Arizona
Daily Star
December 7, 2001
Nicks gets by with a lotta help from her friends
By Cathalena E. Burch
PHOENIX — Stevie Nicks' waited until taking her final bow before choking back a tear that was welling for the better part of her 2 1/2-hour show Thursday night.
"Take care of each other and be good to each other. Life is so fragile," she said, referring to the Sept. 11 terrorist attacks on New York.
The 9,000 people loosely filling Nicks' hometown arena cheered in support and allowed their favorite daughter a moment of emotional indulgence.
They owed her that much for helping them to forgot about the attacks, the war on terrorism and much else to do about the world outside of America West Arena.
Nicks and a few of her friends took the audience back to the cold war 1980s, before anyone had really heard of a madman named Osama bin Laden.
Thursday night's show was a fund-raiser for the Arizona Heart Institute Foundation. But with the exception of State Attorney General Janet Napolitano and a suit-clad foundation official saying a few words, you never would have known that the evening was dedicated to such warm-and-fuzzy pursuits.
The audience came to see the legendary Nicks and her enviable cast of friends — Mick Fleetwood, Lindsey Buckingham, Don Henley, Sheryl Crow and Natalie Maines.

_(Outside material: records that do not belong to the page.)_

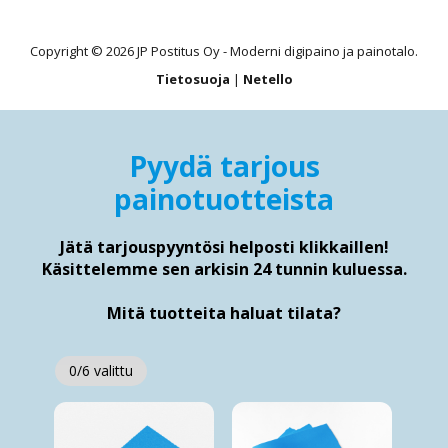
Copyright © 2026 JP Postitus Oy - Moderni digipaino ja painotalo.
Tietosuoja
|
Netello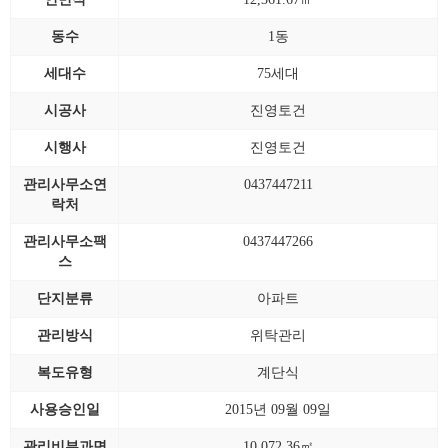
동수
1동
세대수
75세대
시공사
진영토건
시행사
진영토건
관리사무소연
0437447211
락처
관리사무소팩
0437447266
스
단지분류
아파트
관리방식
위탁관리
복도유형
계단식
사용승인일
2015년 09월 09일
관리비부과면
10,072.36㎡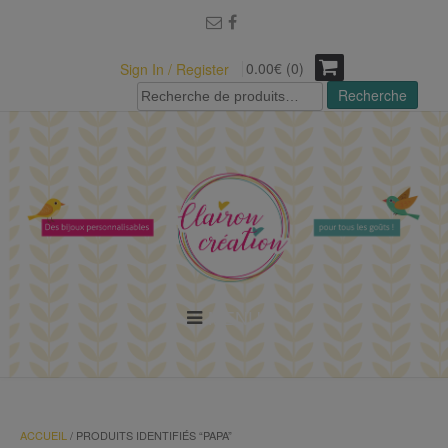
modal-check
0.00€ (0)
Sign In / Register
Recherche
Recherche
pour :
MENU
ACCUEIL
/ PRODUITS IDENTIFIÉS “PAPA”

From the opening chords of "Stop Dragging My Heart Around," Nicks turned back the clock 20 years, to the days when her ethereal, mystical voice ruled the radio.
Not daunted by age or the ever changing pop music landscape, she sounded and looked just as she had back then, sans the after-effects of heavy partying. She swirled, she twirled, she bent down in that swoop and turn that made everyone want to be a gypsy like her.

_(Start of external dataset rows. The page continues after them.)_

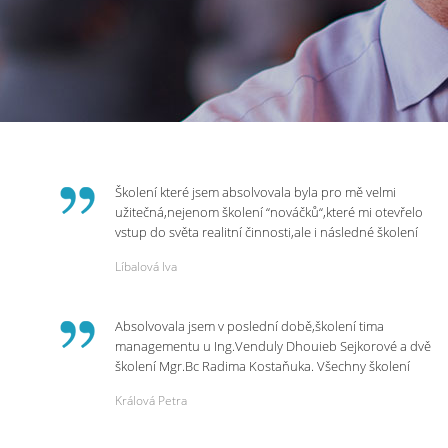
Školení které jsem absolvovala byla pro mě velmi
užitečná,nejenom školení “nováčků“,které mi otevřelo
vstup do světa realitní činnosti,ale i následné školení
ohledně daní,právního servisu. Ráda bych poděkovala
Líbalová Iva
p.Vendulce která s nesmírnou lidskostí,přesto
odborností se nám věnovala, abychom zvládli právě
vstup do nové pracovní činnosti. Děkujeme za
Absolvovala jsem v poslední době,školení tima
potřebná školení,která Realitní Akademie umožňuje.
managementu u Ing.Venduly Dhouieb Sejkorové a dvě
školení Mgr.Bc Radima Kostaňuka. Všechny školení
mohu vřele doporučit,neboť mi změnily pohled na
Králová Petra
práci a na život.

Granted, she didn't bend as low as she did in her youth, but the magic was just as tangible.
And infectious.
Nicks barely uttered the first words of "Stand Back" when the crowd took over, their chorus overflowing the arena. They boldly and loudly sang along to every song she performed: "Edge of Seventeen," "Rhiannon," "Gold Dust Woman," "Enchanted."
One by one she invited each of her special friends to share the mike on a song that forever ties them to Nicks: Henley on "Leather and Lace," Maines on "Too Far From Texas," Crow on "Sorcerer" and Buckingham on the classic "Landslide," a song the pair dedicated to Nicks' father, Jess.
As Buckingham picked the intricate notes on his guitar, Nicks let the words slip out like lines of poetry, softly and packed with the emotional weight they've carried since she penned the song 30 years ago.
The pair share a musical bond that can't be broken, which could explain why they and their Fleetwood Mac bandmates, sans Christy McVie, are in the studio now recording a new album.
Nicks is forging new but seemingly just as solid bonds with her newest friends, Crow and Maines. She gushed over both women, crediting Crow with the very existence of her latest album, "Trouble in Shangri-La." She said that after two days in the studio with Maines, she felt as if they pair had been performing together a lifetime.
Nicks also let her friends hog the spotlight individually, which gave Henley a chance to resurrect two of his classics: "End of the Innocence" and "Boys of Summer." Buckingham jammed on the guitar and then invited Fleetwood to bang on the drums for a number.
But the applause was most deafening when Nicks was solo, spinning a tale of a "Gold Dust Woman" or asking the question "Has Anyone Ever Written Anything For You," not anticipating an answer.
The crowd answered back by singing along.
For a little while, Sept. 11 and all that has come after it didn't exist, and the tears that Stevie Nicks was holding back could just as easily have been tears of joy.